*Yapılacak İşlem 1:*
Aşağıdaki kayıtların tamamını, "アークホーム鶴橋店" ifadesi yerine "アークホーム天王寺店" yazılacak ve geri kalan her şey aynen korunacak şekilde güncelleyiniz. Resimleri cevaba dahil etmeyiniz.

23. Hukuk Dairesi 2014/4110 E. , 2014/6535 K.
"İçtihat Metni"MAHKEMESİ : Bodrum 1. Asliye Hukuk Mahkemesi
TARİHİ : 12/03/2013
NUMARASI : 2011/139-2013/273
Taraflar arasındaki maddi manevi tazminat davasının yapılan yargılaması sonunda ilamda yazılı nedenlerden dolayı davanın kısmen kabulüne yönelik olarak verilen hükmün davalı vekilince duruşmalı, davacı vekilince duruşmasız olarak temyiz edilmesi üzerine ilgililere çağrı kağıdı gönderilmişti. Belli günde asıl S.. C.. ve vekili Av. K.. K.."un gelmiş, karşı taraftan gelen olmadığından onun yokluğunda duruşmaya başlanarak hazır bulunanların sözlü açıklamaları dinlenildikten ve temyiz dilekçesinin süresinde olduğu anlaşıldıktan sonra dosya incelendi, gereği konuşulup düşünüldü.

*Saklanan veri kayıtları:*

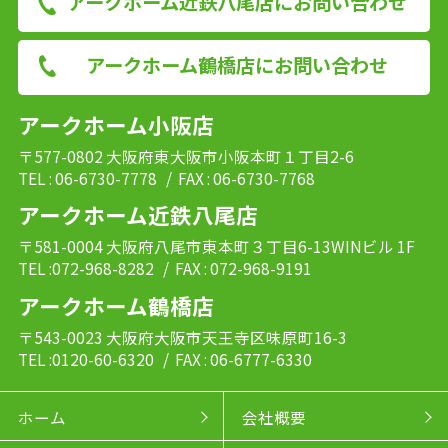
アークホーム近鉄八尾店にお問い合わせ
アークホーム鶴橋店にお問い合わせ
アークホーム小阪店
〒577-0802 大阪府東大阪市小阪本町１丁目2-6
TEL : 06-6730-7778
/ FAX : 06-6730-7768
アークホーム近鉄八尾店
〒581-0004 大阪府八尾市東本町３丁目6-13WINビル 1F
TEL :072-968-8282
/ FAX : 072-968-9191
アークホーム鶴橋店
〒543-0023 大阪府大阪市天王寺区味原町16-3
TEL :0120-60-6320
/ FAX : 06-6777-6330
ホーム
会社概要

*Yapılacak İşlem 2:*
Seçilen bölümde "23. Hukuk Dairesi" sözlerinin geçtiği yerden başlayıp "gereği konuşulup düşünüldü." sözlerinden sonra biten kısmı, hiçbir değişiklik yapmadan geri veriniz.

*Yazılı Çözüm 1:*
アークホーム近鉄八尾店にお問い合わせ
アークホーム天王寺店にお問い合わせ
アークホーム小阪店
〒577-0802 大阪府東大阪市小阪本町１丁目2-6
TEL : 06-6730-7778
/ FAX : 06-6730-7768
アークホーム近鉄八尾店
〒581-0004 大阪府八尾市東本町３丁目6-13WINビル 1F
TEL :072-968-8282
/ FAX : 072-968-9191
アークホーム天王寺店
〒543-0023 大阪府大阪市天王寺区味原町16-3
TEL :0120-60-6320
/ FAX : 06-6777-6330
ホーム
会社概要

*Yazılı Çözüm 2:*
23. Hukuk Dairesi 2014/4110 E. , 2014/6535 K.
"İçtihat Metni"MAHKEMESİ : Bodrum 1. Asliye Hukuk Mahkemesi
TARİHİ : 12/03/2013
NUMARASI : 2011/139-2013/273
Taraflar arasındaki maddi manevi tazminat davasının yapılan yargılaması sonunda ilamda yazılı nedenlerden dolayı davanın kısmen kabulüne yönelik olarak verilen hükmün davalı vekilince duruşmalı, davacı vekilince duruşmasız olarak temyiz edilmesi üzerine ilgililere çağrı kağıdı gönderilmişti. Belli günde asıl S.. C.. ve vekili Av. K.. K.."un gelmiş, karşı taraftan gelen olmadığından onun yokluğunda duruşmaya başlanarak hazır bulunanların sözlü açıklamaları dinlenildikten ve temyiz dilekçesinin süresinde olduğu anlaşıldıktan sonra dosya incelendi, gereği konuşulup düşünüldü.